* TASK GOAL
Count the lines in the listing below that contain the string "labeldistance". Reply with that number alone.

--- begin ---

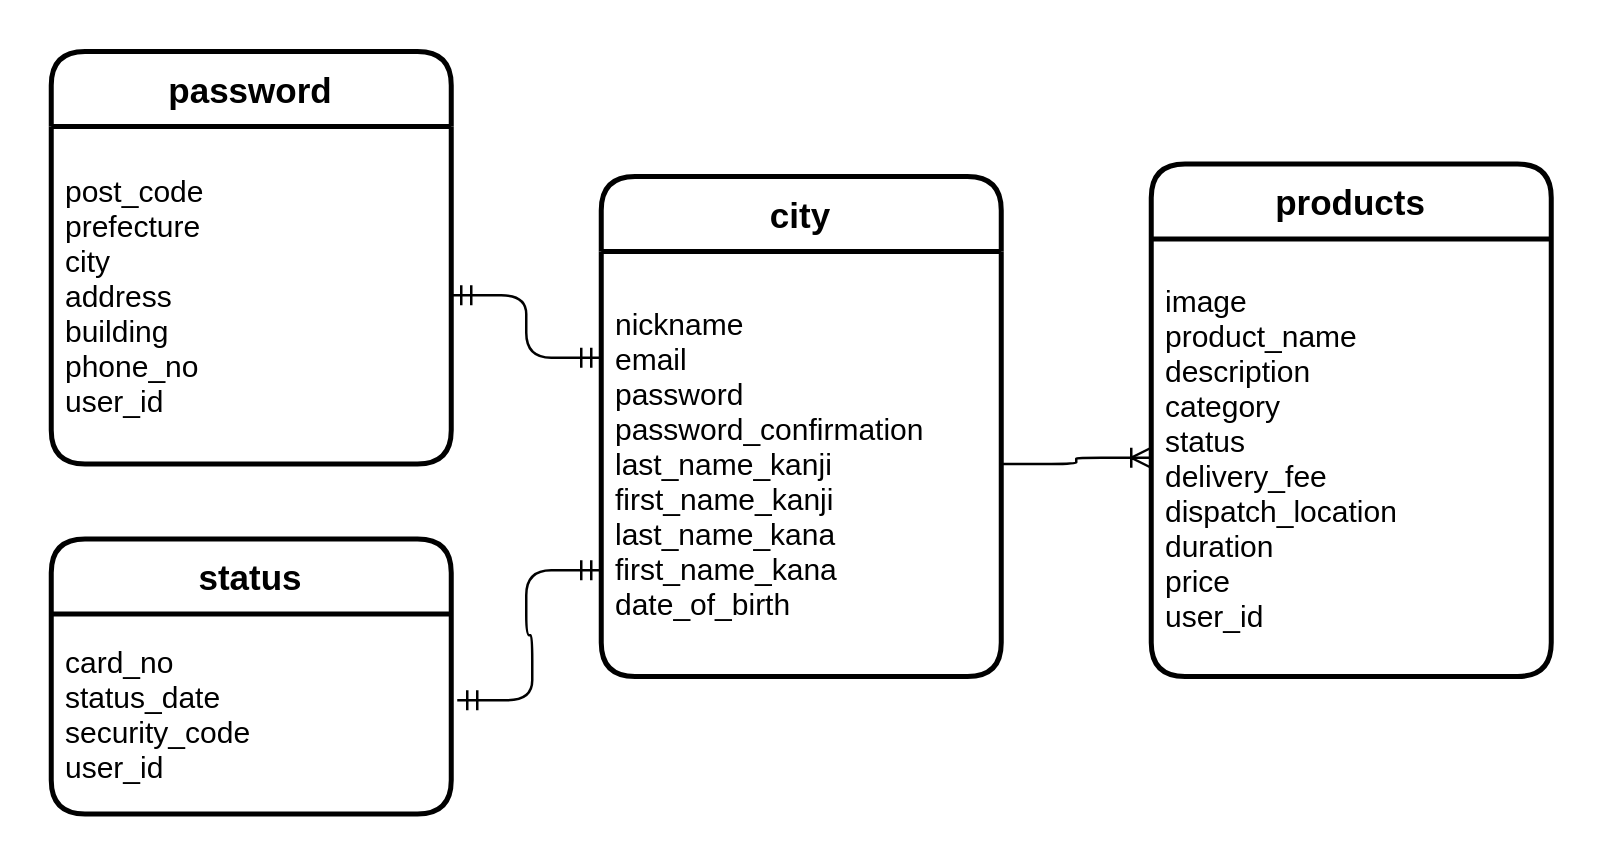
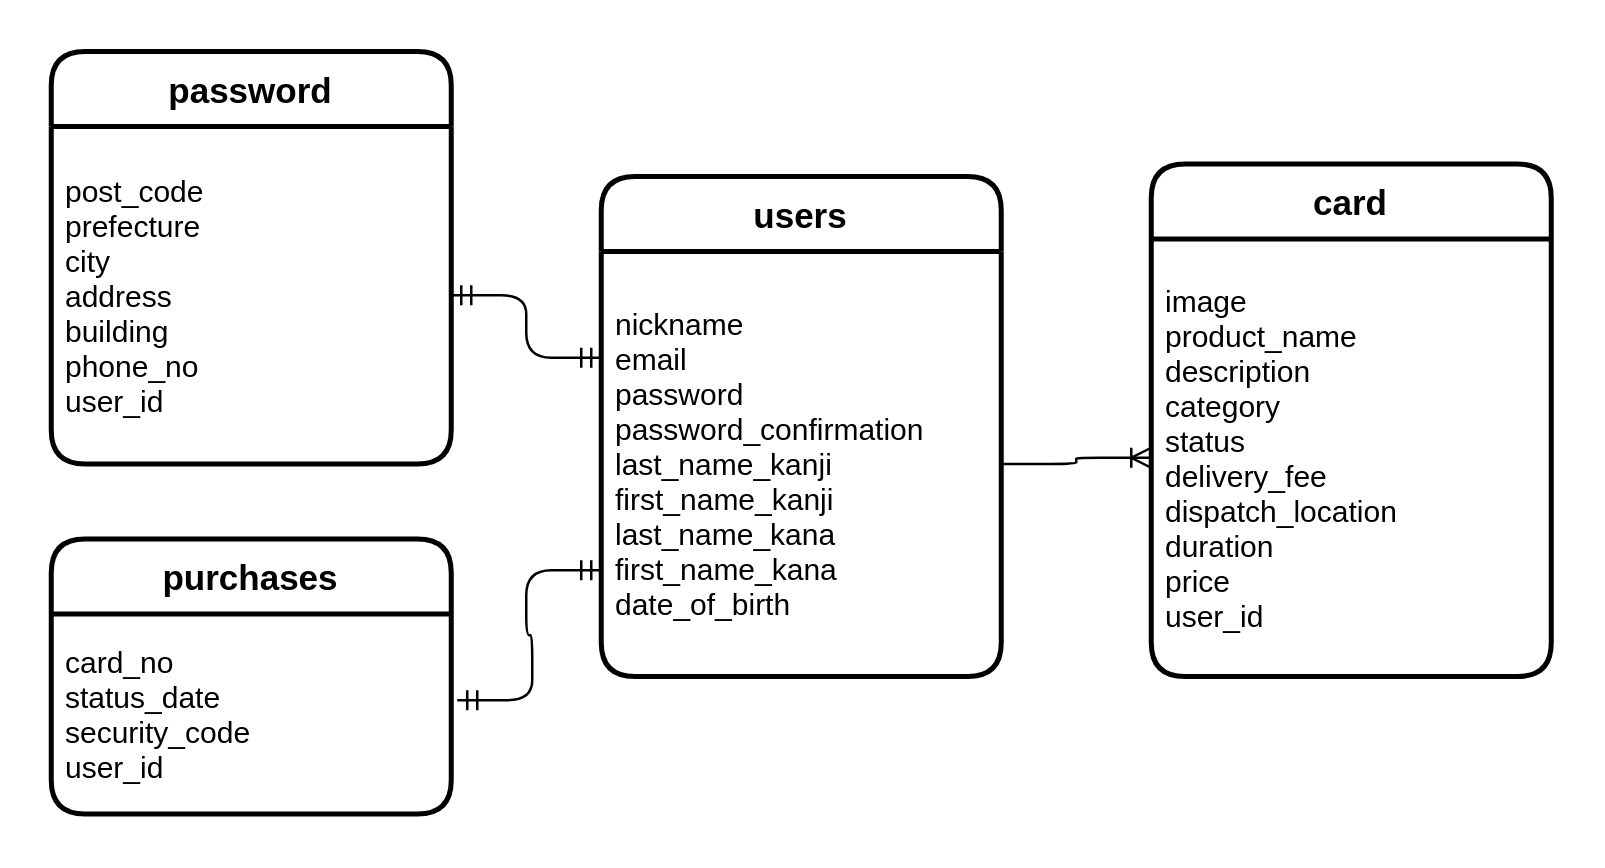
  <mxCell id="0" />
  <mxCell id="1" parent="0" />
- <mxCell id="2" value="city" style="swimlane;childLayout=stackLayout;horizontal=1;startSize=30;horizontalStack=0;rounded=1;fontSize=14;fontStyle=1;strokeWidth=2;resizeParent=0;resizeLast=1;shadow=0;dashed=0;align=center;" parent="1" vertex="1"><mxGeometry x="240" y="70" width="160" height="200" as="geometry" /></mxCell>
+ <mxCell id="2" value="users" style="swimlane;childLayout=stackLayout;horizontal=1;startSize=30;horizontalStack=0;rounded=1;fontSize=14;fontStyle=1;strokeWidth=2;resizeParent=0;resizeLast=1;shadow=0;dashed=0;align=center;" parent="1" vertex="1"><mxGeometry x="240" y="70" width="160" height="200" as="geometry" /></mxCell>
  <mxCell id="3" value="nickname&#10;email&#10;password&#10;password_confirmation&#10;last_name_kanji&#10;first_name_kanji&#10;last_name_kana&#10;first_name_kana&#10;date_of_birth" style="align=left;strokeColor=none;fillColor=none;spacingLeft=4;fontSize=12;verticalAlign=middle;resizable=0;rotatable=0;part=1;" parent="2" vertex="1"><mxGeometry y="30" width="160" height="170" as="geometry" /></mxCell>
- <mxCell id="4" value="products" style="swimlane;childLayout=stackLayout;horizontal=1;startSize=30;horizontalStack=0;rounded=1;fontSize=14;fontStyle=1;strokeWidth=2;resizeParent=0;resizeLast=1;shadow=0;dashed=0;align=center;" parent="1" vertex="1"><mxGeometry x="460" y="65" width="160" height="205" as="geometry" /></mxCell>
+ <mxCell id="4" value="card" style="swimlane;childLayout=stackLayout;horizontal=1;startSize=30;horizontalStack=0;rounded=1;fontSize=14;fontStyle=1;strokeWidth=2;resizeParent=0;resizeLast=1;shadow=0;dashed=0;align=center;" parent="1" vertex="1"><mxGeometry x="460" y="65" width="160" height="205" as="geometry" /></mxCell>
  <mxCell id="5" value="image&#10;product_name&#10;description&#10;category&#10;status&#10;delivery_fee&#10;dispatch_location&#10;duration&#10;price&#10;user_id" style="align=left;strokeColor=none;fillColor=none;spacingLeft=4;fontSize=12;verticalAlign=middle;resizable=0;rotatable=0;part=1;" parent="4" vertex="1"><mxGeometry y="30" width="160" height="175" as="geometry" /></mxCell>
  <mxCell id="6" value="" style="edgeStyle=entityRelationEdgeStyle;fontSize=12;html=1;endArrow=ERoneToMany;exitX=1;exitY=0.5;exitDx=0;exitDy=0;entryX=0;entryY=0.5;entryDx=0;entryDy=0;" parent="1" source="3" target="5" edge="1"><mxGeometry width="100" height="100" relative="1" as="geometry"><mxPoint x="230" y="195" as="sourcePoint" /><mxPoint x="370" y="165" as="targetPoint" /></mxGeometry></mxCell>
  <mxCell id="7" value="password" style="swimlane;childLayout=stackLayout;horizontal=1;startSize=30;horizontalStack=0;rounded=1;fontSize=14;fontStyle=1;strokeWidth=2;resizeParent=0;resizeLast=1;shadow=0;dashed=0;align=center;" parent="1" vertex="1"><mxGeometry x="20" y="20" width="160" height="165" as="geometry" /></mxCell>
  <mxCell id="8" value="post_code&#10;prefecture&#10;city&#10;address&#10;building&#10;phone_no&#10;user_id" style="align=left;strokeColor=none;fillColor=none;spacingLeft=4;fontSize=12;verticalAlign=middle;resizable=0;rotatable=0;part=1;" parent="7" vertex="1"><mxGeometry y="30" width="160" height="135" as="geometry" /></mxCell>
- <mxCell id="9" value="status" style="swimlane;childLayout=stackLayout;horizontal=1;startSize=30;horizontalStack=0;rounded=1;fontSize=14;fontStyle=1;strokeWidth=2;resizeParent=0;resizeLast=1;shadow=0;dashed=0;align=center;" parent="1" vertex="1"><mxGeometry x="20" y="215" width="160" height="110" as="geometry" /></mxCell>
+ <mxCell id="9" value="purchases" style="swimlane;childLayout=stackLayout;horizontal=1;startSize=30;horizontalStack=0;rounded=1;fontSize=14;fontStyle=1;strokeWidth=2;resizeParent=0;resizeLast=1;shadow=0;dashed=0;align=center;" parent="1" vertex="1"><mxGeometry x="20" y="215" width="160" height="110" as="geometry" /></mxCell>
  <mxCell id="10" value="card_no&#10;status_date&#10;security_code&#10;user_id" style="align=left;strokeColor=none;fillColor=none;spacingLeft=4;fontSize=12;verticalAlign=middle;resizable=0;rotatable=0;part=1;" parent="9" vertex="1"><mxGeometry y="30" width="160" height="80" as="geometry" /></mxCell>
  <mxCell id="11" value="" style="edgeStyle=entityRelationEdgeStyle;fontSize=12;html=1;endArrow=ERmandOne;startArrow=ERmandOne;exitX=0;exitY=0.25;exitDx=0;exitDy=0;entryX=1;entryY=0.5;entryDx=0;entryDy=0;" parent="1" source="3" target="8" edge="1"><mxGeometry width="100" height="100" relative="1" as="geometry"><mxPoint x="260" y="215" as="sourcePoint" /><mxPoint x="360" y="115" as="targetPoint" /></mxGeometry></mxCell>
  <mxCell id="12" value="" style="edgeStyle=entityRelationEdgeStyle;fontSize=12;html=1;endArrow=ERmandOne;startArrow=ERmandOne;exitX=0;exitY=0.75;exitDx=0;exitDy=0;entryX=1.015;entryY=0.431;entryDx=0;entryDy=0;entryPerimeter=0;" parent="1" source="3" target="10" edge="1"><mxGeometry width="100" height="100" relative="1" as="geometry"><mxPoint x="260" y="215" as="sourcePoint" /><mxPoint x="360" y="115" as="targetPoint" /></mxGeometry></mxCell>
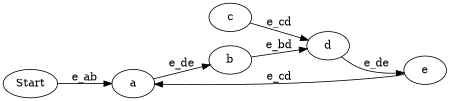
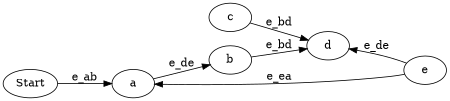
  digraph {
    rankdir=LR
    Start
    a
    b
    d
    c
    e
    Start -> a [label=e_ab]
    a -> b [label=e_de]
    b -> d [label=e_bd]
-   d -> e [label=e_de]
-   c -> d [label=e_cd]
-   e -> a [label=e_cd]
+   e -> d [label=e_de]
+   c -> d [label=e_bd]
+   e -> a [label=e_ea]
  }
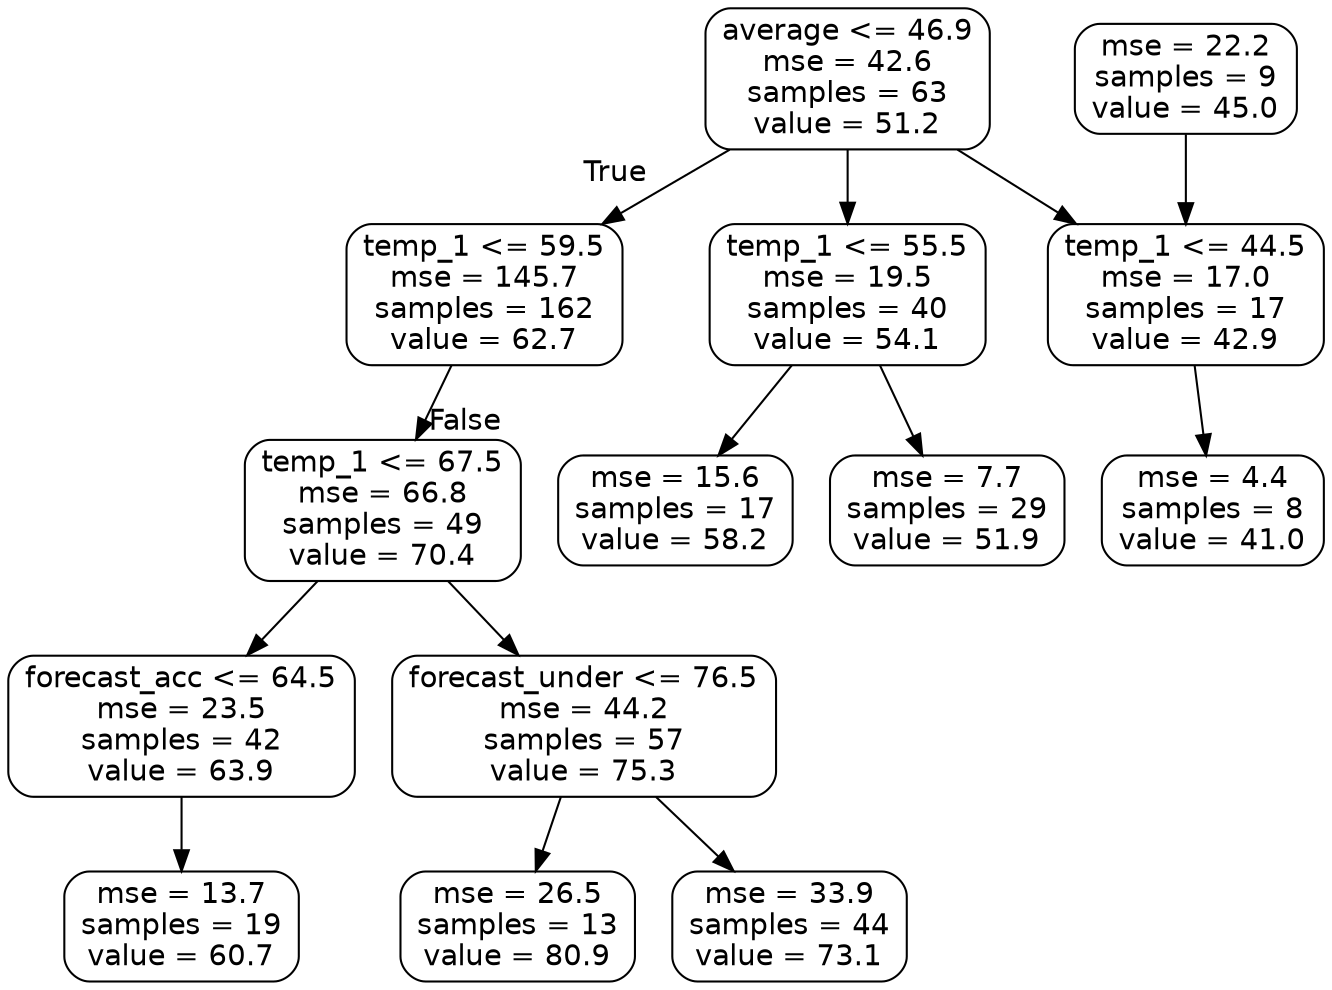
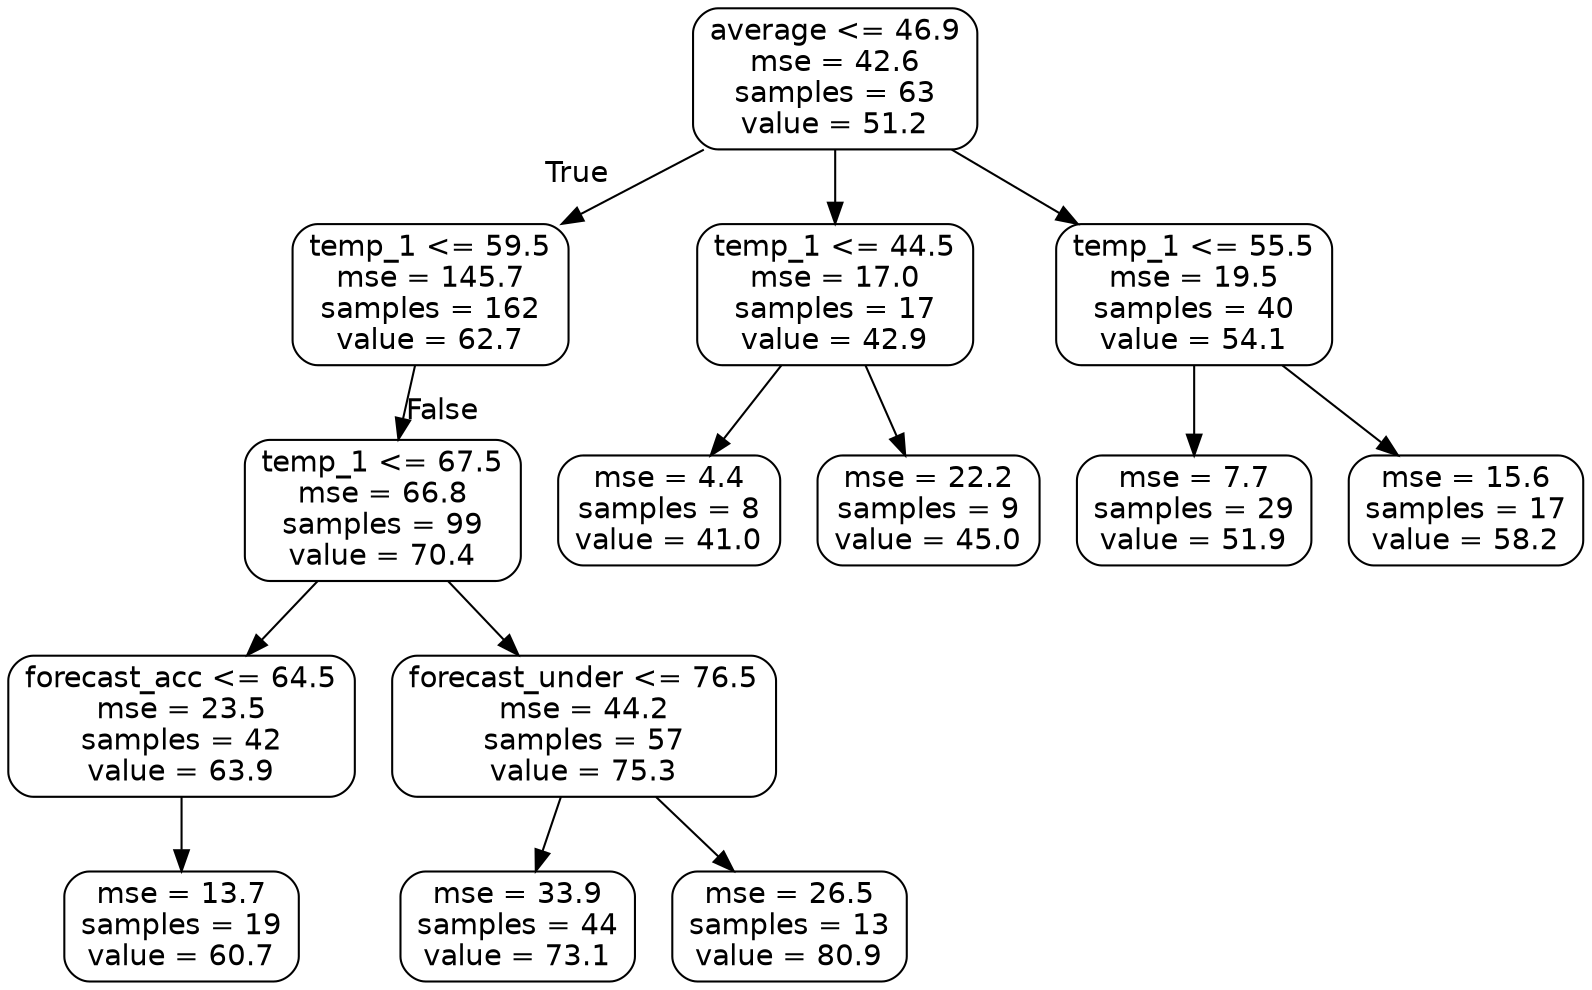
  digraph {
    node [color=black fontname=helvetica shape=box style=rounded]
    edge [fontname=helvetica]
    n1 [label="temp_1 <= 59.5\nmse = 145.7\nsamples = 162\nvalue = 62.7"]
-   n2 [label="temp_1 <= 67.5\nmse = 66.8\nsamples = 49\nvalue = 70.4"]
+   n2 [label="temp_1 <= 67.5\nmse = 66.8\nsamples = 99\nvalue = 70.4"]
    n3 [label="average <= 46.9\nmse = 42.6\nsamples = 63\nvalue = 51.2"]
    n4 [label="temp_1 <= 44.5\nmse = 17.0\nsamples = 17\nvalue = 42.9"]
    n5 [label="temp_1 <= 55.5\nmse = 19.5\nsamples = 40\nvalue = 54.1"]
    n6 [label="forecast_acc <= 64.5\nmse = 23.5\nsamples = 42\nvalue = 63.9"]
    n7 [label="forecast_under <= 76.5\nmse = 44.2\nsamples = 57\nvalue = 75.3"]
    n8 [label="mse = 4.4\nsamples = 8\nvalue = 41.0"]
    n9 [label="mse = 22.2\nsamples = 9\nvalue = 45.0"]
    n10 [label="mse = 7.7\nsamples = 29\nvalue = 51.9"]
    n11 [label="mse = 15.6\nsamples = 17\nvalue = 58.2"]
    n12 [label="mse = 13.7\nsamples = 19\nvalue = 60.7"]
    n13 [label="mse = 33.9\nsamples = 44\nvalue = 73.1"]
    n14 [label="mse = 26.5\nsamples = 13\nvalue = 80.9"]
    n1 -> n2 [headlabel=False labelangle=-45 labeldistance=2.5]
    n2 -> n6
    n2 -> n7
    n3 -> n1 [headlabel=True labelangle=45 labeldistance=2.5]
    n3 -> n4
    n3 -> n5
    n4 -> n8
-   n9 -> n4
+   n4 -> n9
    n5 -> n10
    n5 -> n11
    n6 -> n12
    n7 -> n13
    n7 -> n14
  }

--- end ---

* COMPLETE RESPONSE
2